There are queued up queries in query-frontend.

Alert Rule

alert: CortexFrontendQueriesStuck
annotations:
  description: |-
    There are queued up queries in query-frontend.
      VALUE = {{ $value }}
      LABELS = {{ $labels }}    
  runbook: https://srerun.github.io/prometheus-alerts/runbooks/cortex-internal/cortexfrontendqueriesstuck/
  summary: Cortex frontend queries stuck (instance {{ $labels.instance }})
expr: sum by (job) (cortex_query_frontend_queue_length) &gt; 0
for: 5m
labels:
  severity: critical

Here is a sample runbook for the Prometheus alert rule “CortexFrontendQueriesStuck”:

Meaning #

The “CortexFrontendQueriesStuck” alert is triggered when there are queued up queries in the Cortex query-frontend, indicating that the frontend is unable to process queries in a timely manner.
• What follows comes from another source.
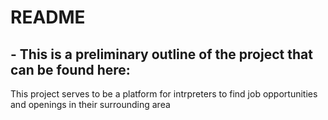 # README

## - This is a preliminary outline of the project that can be found here: 

This project serves to be a platform for intrpreters to find job opportunities and openings in their surrounding area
This can lead to delays in query execution and impact the overall performance of the system.

Impact #

The impact of this alert is high, as it can cause:

Delays in query execution, leading to poor user experience
Increased latency in data ingestion and processing
Potential losses in data fidelity and accuracy
Increased load on the system, leading to potential resource exhaustion

Diagnosis #

To diagnose the issue, follow these steps:

Check the Cortex query-frontend logs for errors or unusual behavior
Verify that the query-frontend is properly configured and running
Check the Cortex cluster’s resource utilization (CPU, memory, disk space) to ensure it is within acceptable limits
Investigate any recent changes to the system or configuration that may have caused the issue
Review the query-frontend queue metrics to understand the volume and type of queries being executed

Mitigation #

To mitigate the issue, follow these steps:

Restart the Cortex query-frontend service to clear any stuck queries
Investigate and address any underlying issues causing the query-frontend to become stuck (e.g. resource utilization, configuration errors)
Consider scaling up the Cortex cluster to handle increased load
Implement query queuing and batch processing to reduce the load on the query-frontend
Consider implementing query timeouts and retries to prevent queries from getting stuck in the queue

Remember to follow established change management procedures when making any changes to the system.